1.8. Le "novarichien"

L’omnimal novarinien pourra aussi confondre l’humain et le chien dans « huchien » (D.V., p. 186) – le chien étant le « dernier des animaux réanimés à aimer l’âme qui l’anima » (D.A., p. 237), expression où se mélangent de troublante façon les notions d’âme et d’animus, d’amour et d’animal.

Le chien novarinien semble avoir la même fonction qu’un memento mori (crâne, corde, revolver) : c’est un rappel, un miroir et une question. Son statut est passionnant : il acquiesce – à l’image des chiens bougeant la tête à l’arrière des voitures (sur scène, il est plus grand) – mais à quoi ? Parfois, il se confond avec son maître, en portant presque le même nom que lui : « Jean Potard et son chien Potame » (J.R., p. 15), le « chienpotame » étant peut-être un chien-hyppopotame (et deux pages plus loin, on croisera le « chien Potagre » où chien est cette fois associé à potage, onagre et congre) et il y aura même toute une onomastique comique liée au chien : le « chien Fous le camp » (D.A., p. 30), le « Chien Umedent » (D.V., p. 145), le « Chien Anesthésien » (D.A., p. 11), le « chien Assez-bien » (J.R., p. 17) ou l’» autochien » (O.R., p. 30), l’autruchien n’étant pas loin. On croisera aussi le « chien fautif du charcutier » (D.A., p. 70) qui pourra nous rappeler le personnage penaud ayant « mangé du jambon pendant la messe » (in D.V.). Autre cas bizarre : ce chien à qui, dans Le Jardin de reconnaissance, on dit « de chanter l’air ». Dans L’Acte inconnu, ce sera le « Chien Ut et Pluriel » (p. 49) que l’on croisera.

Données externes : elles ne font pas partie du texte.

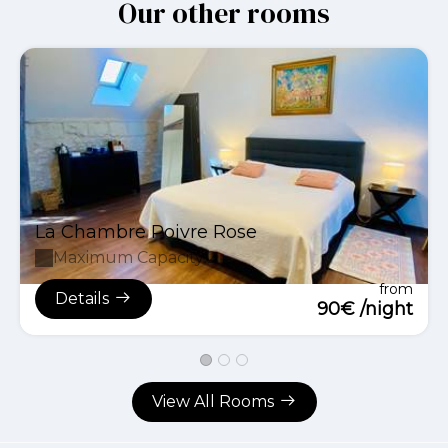
Our other rooms
La Chambre Poivre Rose
Maximum Capacity:2
from
Details
90€ /night
View All Rooms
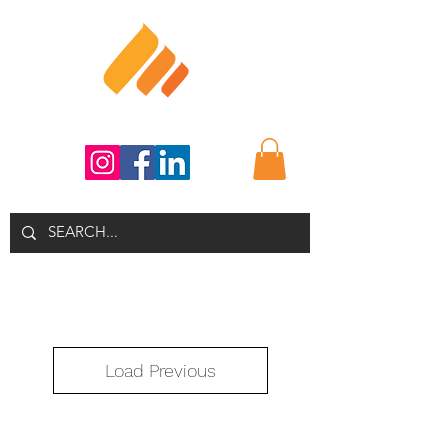
Load Previous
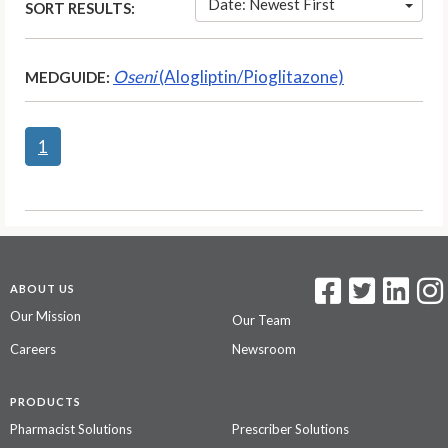
Date: Newest First
SORT RESULTS:
Oseni
(Alogliptin/Pioglitazone)
MEDGUIDE:
1
ABOUT US
Our Mission
Our Team
Careers
Newsroom
PRODUCTS
Pharmacist Solutions
Prescriber Solutions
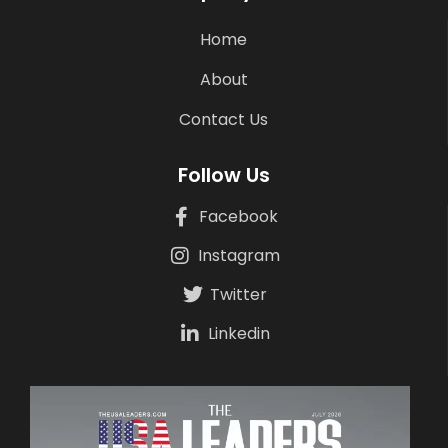
Home
About
Contact Us
Follow Us
Facebook
Instagram
Twitter
Linkedin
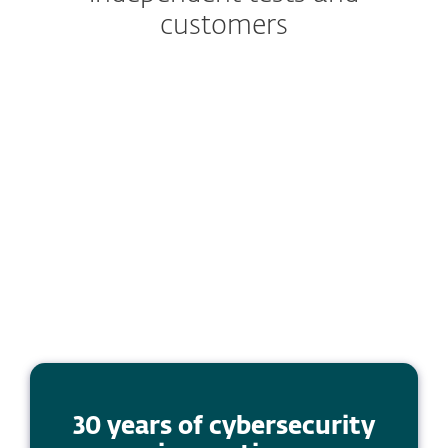
customers
30 years of cybersecurity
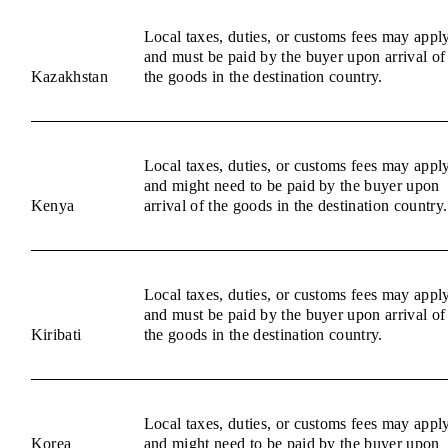
Local taxes, duties, or customs fees may appl
and must be paid by the buyer upon arrival of
Kazakhstan
the goods in the destination country.
Local taxes, duties, or customs fees may appl
and might need to be paid by the buyer upon
Kenya
arrival of the goods in the destination country.
Local taxes, duties, or customs fees may appl
and must be paid by the buyer upon arrival of
Kiribati
the goods in the destination country.
Local taxes, duties, or customs fees may appl
Korea
and might need to be paid by the buyer upon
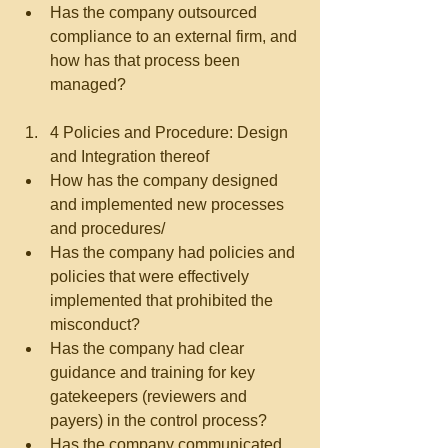
Has the company outsourced 
compliance to an external firm, and 
how has that process been 
managed?   
4 Policies and Procedure: Design 
and Integration thereof  
How has the company designed 
and implemented new processes 
and procedures/  
Has the company had policies and 
policies that were effectively 
implemented that prohibited the 
misconduct?  
Has the company had clear 
guidance and training for key 
gatekeepers (reviewers and 
payers) in the control process?  
Has the company communicated 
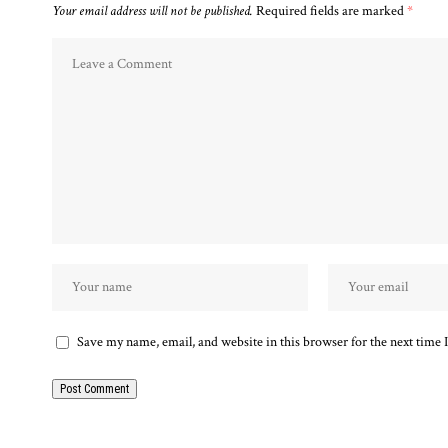
Your email address will not be published.
Required fields are marked
*
Save my name, email, and website in this browser for the next time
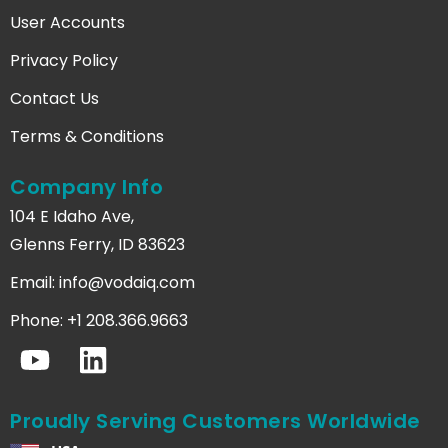
User Accounts
Privacy Policy
Contact Us
Terms & Conditions
Company Info
104 E Idaho Ave,
Glenns Ferry, ID 83623
Email:
info@vodaiq.com
Phone: +1 208.366.9663
Proudly Serving Customers Worldwide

On le voit, les correspondances possibles entre humanité et gent canine ne manquent pas. Ainsi, dans « "Jappy " aboya Basile » (O.I., p. 148), c’est, semble-t-il, le maître qui se comporte en chien – idem pour « Museau ! jappa Aude » (O.I., p. 153)  – et il convient encore de noter, toujours dans L’Opérette imaginaire, le glissement métonymique du « chien Médor » en « fils Médor » à la page 118 – mais également, à la page 98, le rapprochement entre un chien et « une bête à manches courtes », ce qui implique des bras (quant aux membres inférieurs, on en dira ceci : « il irait sur trois pattes, s’il s’avouait avoir en lui le quart du tiers de la moitié de la conscience humaine que nous avions de nous-mêmes », la troisième patte renvoyant sans doute à la question du Sphinx concernant les différents âges de l’homme et à la canne des personnes âgées). Autre formulation ambiguë : les « femmes muselées » de L’Acte inconnu (p. 100).

Concernant la présence du chien dans Le Jardin de reconnaissance, il ne faut pas s’en étonner  : le chien représente non seulement (p. 32) « l’enfance de l’homme » – et on parlera d’ailleurs du « chien ut » (le « huchien » / « Uchien » étant peut-être le Ut-chien, un chien, originel) dans Le Drame de la vie (p. 207) – mais aussi sa fin : « Ce matin, j’ai pris du mourir dans ma main, et je l’ai jeté au rien » (J.R., p. 30) ; au moment de mourir, on revient vers le chien, on s’en remet à lui, on fait retour et allégeance à l’ancienne et comique caninité « de quoi la race humaine fut faite ». Tout l’indique : il y a de l’humain dans le chien – et Novarina n’arrête pas de nous le signifier. Remarquons que sur scène, le novarichat n’apparaît pas (pas plus que l’uchat) ; c’est que le chat est trop séparé de l’homme pour qu’il puisse même être évoqué – mais l’auteur se rattrape en parlant de Dieu, autre Insaisissable.